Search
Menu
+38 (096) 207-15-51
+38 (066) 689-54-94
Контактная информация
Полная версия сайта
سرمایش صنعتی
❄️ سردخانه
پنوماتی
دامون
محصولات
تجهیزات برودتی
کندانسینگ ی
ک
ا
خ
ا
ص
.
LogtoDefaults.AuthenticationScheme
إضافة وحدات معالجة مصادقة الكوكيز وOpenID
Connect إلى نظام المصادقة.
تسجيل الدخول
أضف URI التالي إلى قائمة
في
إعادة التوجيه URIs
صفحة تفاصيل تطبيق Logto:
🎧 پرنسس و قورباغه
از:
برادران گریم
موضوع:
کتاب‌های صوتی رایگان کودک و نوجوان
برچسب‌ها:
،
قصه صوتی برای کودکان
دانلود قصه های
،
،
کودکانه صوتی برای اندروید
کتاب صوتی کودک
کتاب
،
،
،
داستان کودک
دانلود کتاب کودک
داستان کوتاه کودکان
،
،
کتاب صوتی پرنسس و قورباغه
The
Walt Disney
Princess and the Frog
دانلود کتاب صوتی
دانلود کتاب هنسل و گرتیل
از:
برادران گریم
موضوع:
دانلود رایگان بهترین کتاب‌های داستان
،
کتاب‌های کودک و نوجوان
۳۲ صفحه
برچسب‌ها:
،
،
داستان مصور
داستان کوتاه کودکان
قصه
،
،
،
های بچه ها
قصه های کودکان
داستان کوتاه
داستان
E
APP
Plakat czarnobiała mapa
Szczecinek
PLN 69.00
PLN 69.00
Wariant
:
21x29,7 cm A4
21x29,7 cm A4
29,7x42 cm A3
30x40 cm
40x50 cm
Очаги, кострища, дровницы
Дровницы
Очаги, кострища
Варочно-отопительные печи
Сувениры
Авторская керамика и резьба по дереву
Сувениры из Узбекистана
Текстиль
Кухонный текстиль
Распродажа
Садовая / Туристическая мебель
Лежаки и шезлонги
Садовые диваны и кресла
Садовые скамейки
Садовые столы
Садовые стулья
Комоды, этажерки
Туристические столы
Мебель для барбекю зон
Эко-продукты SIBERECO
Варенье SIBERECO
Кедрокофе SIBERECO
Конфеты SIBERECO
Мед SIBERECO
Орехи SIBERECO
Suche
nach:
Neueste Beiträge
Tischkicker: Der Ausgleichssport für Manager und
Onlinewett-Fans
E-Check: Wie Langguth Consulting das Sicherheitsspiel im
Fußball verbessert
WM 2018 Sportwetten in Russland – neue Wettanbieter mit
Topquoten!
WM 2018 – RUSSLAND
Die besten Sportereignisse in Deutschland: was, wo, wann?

--------------------------------------------------

▶ [What you need to do] Could you filter the material above and copy each line that holds the word "پرنسس"?

▶ [Exercise answer]
🎧 پرنسس و قورباغه
کتاب صوتی پرنسس و قورباغه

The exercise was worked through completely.